== PROVIDED RECORDS ==

******************************

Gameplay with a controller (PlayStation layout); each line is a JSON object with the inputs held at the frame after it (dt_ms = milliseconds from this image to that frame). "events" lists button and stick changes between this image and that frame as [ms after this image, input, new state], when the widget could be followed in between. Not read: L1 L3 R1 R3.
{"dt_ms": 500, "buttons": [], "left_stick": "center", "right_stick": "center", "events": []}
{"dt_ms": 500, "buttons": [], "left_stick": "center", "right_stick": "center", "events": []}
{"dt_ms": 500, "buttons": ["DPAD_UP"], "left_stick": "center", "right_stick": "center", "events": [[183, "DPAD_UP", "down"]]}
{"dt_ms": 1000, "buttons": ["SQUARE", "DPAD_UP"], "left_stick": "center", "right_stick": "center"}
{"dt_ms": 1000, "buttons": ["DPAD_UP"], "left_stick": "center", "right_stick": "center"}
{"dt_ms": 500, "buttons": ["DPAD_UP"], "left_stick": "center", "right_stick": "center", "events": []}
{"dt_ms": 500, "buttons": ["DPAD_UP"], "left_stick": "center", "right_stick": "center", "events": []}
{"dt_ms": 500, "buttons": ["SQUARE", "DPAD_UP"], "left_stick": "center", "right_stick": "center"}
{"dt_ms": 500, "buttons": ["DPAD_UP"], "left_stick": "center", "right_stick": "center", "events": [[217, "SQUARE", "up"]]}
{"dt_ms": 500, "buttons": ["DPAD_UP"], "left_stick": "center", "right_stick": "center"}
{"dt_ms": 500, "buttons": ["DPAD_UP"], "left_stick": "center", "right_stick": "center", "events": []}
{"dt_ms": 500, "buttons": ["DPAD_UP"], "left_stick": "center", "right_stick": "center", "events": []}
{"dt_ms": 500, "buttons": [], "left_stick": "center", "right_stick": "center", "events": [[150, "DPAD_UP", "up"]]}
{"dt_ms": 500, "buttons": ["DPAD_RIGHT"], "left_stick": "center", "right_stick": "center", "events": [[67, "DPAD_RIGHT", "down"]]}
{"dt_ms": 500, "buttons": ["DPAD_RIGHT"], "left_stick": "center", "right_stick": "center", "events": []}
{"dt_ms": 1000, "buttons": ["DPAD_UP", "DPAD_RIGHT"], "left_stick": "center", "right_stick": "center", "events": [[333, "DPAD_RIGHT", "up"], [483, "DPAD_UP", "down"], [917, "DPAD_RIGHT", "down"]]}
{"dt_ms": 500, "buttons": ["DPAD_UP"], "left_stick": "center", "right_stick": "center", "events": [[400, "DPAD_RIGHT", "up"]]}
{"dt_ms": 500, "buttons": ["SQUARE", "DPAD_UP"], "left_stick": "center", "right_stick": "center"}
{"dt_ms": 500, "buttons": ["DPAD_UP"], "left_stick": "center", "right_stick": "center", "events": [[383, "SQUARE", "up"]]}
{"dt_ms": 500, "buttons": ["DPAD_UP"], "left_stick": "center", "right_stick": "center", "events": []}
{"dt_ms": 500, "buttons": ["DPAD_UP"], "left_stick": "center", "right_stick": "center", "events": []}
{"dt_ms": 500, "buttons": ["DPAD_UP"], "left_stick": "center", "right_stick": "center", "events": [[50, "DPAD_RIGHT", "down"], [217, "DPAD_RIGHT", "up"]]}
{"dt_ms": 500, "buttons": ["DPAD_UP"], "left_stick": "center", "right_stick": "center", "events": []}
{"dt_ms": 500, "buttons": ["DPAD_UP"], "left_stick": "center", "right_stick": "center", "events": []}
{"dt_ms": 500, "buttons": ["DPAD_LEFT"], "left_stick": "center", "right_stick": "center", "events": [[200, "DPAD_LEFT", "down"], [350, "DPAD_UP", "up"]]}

******************************

== GOAL OF THE EXERCISE ==
Where a line in the records above contains the word "SQUARE", copy that line.

== THE COMPLETED TASK ==
{"dt_ms": 1000, "buttons": ["SQUARE", "DPAD_UP"], "left_stick": "center", "right_stick": "center"}
{"dt_ms": 500, "buttons": ["SQUARE", "DPAD_UP"], "left_stick": "center", "right_stick": "center"}
{"dt_ms": 500, "buttons": ["DPAD_UP"], "left_stick": "center", "right_stick": "center", "events": [[217, "SQUARE", "up"]]}
{"dt_ms": 500, "buttons": ["SQUARE", "DPAD_UP"], "left_stick": "center", "right_stick": "center"}
{"dt_ms": 500, "buttons": ["DPAD_UP"], "left_stick": "center", "right_stick": "center", "events": [[383, "SQUARE", "up"]]}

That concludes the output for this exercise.